Figure 6: Trajectory statistics by behavior type, highlighting distinct mean and variance profiles for each category.

Evaluation Metrics and Analysis

Traditional collision-based metrics inadequately capture safety-critical nuances, such as the severity of injuries or overconservative braking. HABIT supplements CARLA’s standard metrics with:

  • Abbreviated Injury Scale (AIS 3+): Employing a logistic regression model to estimate the risk of serious pedestrian injury based on collision speed, enabling clinically meaningful assessment of system harm potential.
  • False Positive Braking Rate (FPBR): Quantifies the proportion of unnecessary braking events triggered by inaccurate or conservative pedestrian intent forecasts, exposing systemic conservatism in planning modules.

Experimental Results and Planner Diagnostics

Evaluation of leading end-to-end planners—InterFuser, TransFuser, and BEVDriver—on HABIT reveals substantially increased collision rates and injury risks compared to results on scripted benchmarks, despite similar or perfect CARLA Leaderboard scores.

Key findings include:

  • InterFuser, which records near-zero collisions on CARLA Leaderboard, exhibits up to 5.24 collisions/km and 10.96% injury risk (AIS 3+) under HABIT.
  • TransFuser, while less conservative (lower FPBR), incurs more frequent collisions and higher displacement errors on ambiguous or rare behaviors.
  • BEVDriver lacks pedestrian intent forecasting capabilities, limiting its sensitivity to the full spectrum of scenarios.

Contradictory to prior benchmark claims of safety, all agents display substantial performance degradation and planner-specific weaknesses in the presence of realistic pedestrian behaviors.

Diagnosis of Failure Modes

Ablation studies expose characteristic pathologies in state-of-the-art methods:

  • Overcautious Braking: In idle-only pedestrian settings, high FPBR values reflect systematic misinterpretation of static humans as threats, resulting in unproductive halts.
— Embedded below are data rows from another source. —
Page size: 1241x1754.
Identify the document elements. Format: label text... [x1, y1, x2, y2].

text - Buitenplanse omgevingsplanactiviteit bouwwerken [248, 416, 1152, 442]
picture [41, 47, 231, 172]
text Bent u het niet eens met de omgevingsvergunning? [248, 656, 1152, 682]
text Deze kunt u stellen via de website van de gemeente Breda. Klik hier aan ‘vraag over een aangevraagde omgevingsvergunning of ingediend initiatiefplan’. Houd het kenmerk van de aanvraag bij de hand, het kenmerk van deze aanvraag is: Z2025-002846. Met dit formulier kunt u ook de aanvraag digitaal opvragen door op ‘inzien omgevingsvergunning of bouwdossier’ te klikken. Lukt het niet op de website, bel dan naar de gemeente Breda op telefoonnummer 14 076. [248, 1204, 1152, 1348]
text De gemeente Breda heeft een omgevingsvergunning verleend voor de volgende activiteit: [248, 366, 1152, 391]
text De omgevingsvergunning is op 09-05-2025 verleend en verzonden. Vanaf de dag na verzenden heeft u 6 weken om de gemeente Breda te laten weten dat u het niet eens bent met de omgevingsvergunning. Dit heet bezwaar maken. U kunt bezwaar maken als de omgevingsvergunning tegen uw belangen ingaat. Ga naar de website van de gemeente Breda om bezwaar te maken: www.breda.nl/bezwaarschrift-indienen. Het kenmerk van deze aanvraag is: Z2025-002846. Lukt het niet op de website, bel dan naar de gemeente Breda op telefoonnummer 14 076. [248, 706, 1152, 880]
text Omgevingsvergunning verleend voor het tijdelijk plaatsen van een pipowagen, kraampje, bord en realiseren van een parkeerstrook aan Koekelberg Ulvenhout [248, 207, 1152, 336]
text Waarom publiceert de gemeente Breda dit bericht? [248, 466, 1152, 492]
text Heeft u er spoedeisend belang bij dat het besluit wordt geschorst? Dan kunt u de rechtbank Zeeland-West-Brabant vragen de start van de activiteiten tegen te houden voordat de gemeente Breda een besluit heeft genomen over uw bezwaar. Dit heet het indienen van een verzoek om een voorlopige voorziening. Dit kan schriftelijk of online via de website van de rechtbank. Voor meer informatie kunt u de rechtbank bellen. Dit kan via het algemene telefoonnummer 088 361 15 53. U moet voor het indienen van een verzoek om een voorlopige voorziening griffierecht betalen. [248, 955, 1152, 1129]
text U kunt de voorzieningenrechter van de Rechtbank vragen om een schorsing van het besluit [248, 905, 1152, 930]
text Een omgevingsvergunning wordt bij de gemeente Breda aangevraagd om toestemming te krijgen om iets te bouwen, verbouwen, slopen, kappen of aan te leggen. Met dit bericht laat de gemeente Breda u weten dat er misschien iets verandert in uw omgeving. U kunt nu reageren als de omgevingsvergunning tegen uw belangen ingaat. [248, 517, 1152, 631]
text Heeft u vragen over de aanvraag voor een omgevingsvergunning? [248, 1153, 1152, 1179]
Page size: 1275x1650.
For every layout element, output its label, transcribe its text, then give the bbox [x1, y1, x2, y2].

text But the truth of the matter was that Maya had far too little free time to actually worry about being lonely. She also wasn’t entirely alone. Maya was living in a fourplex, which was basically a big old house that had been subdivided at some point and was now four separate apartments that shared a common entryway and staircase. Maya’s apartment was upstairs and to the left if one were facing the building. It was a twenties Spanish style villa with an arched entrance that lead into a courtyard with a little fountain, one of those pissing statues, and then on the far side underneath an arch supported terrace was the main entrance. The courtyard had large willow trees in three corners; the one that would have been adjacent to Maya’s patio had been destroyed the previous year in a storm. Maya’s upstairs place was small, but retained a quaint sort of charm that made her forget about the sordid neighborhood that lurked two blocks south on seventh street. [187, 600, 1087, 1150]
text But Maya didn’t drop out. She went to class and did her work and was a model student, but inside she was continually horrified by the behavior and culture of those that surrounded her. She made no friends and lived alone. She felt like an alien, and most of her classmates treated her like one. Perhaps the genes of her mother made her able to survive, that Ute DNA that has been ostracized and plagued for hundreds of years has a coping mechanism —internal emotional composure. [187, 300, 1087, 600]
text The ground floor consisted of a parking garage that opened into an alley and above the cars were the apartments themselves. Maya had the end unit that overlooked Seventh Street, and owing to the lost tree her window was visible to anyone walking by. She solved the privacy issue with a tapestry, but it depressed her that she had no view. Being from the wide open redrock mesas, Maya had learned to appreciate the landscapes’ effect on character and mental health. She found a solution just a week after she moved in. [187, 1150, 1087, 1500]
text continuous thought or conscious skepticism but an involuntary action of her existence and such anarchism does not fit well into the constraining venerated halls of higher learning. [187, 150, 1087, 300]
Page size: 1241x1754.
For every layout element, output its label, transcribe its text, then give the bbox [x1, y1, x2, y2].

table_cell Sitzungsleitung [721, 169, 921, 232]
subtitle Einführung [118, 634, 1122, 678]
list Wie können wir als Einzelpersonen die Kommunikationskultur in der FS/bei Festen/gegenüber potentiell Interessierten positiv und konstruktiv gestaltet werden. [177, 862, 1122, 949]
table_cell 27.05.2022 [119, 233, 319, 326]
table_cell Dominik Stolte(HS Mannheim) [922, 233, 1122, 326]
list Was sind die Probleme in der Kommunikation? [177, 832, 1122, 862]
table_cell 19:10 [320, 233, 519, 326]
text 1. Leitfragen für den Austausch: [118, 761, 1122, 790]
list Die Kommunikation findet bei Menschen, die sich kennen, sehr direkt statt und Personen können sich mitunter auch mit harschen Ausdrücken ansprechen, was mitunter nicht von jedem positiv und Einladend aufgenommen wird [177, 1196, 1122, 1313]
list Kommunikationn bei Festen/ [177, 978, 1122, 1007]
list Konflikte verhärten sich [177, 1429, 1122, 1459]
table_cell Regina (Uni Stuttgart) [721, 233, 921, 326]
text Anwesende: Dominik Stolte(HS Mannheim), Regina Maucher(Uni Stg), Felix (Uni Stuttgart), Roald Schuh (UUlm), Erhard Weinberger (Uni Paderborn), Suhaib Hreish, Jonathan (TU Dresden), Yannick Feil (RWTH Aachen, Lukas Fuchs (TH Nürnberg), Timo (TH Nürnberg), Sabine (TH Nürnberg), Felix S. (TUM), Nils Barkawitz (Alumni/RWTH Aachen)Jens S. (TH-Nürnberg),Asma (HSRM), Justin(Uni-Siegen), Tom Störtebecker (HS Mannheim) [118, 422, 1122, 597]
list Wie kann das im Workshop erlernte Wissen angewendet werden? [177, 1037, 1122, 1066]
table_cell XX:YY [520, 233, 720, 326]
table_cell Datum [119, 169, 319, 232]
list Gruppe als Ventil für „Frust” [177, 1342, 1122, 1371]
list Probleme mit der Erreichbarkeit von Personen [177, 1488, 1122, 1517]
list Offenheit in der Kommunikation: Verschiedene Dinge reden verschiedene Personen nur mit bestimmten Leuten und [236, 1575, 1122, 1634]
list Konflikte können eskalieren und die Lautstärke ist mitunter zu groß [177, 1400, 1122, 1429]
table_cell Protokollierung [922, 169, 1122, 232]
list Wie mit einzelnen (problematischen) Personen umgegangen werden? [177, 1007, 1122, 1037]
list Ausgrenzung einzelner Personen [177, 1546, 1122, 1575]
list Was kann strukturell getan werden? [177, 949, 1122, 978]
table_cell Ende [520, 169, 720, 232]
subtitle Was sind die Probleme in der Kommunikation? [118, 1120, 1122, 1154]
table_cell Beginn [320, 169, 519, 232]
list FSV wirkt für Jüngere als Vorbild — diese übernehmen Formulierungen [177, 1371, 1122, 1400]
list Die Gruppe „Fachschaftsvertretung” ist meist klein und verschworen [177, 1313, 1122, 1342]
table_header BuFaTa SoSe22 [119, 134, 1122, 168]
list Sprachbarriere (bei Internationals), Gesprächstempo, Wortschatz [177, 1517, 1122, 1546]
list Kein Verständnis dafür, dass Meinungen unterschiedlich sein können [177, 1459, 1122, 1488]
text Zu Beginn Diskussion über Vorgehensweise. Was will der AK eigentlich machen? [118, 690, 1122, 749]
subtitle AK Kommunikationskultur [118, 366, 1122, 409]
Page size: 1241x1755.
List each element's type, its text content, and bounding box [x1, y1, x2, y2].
Figure 7

    Figure 7: Visualization of false positive braking over time, exemplifying unnecessarily prolonged halting for a stationary pedestrian.

  • Directional Bias: When exposed to crossings from uncommon side initiations (e.g., left-initiated), planners trained on imbalanced data manifest a right-to-left prediction bias, underpinning late braking and missed threats. Figure 8

    Figure 8: Qualitative illustration of directional prediction bias in planner forecasts, with BEV maps showing systematic errors.

Qualitative and Comparative Benchmarking

HABIT’s realism, diversity, and extensibility are visually and functionally validated through: Figure 9

Figure 9: A montage from the HABIT Benchmark, demonstrating diverse pedestrian behaviors, lighting, and route configurations.

Figure 10

Figure 10

Figure 10

Figure 10: Overview of prevalent simulators, highlighting deficiencies in pedestrian gesture, skeleton control, and behavioral diversity.

Figure 11

Figure 11

Figure 11

Figure 11: Representative rare behaviors captured in HABIT—gestures, non-linear paths, contextual interactions, and reactive adaptation—showcasing capabilities absent from prior simulators.

Limitations and Future Directions

HABIT’s motion retargeting pipeline is fundamentally bounded by kinematic representation constraints (e.g., Euler angle gimbal lock) and the quality/diversity of upstream motion capture or pose estimation. Further improvements in spatial accuracy for video-sourced motions, generative modeling for motion diversity, and data-driven pedestrian spawning are noted as immediate avenues. The domain’s continued progress depends on tightening the sim2real loop, especially through integration of more sophisticated generative and physically grounded pedestrian models.

Conclusion

HABIT constitutes a significant advancement in pedestrian-aware benchmarking for AD research by embedding authentic, heterogeneous human motion and context-rich behavioral transitions in simulation. Quantitative and qualitative results show that state-of-the-art AD planners, while excelling on prior scripted benchmarks, exhibit critical failure modes when evaluated against HABIT’s real-world-inspired complexity, including increased collision rates, missed injury risks, and conservative reaction patterns. The benchmark’s extensible, open design fosters reproducibility and provides a foundation for the next generation of human-centric AV evaluation and embodied AI research.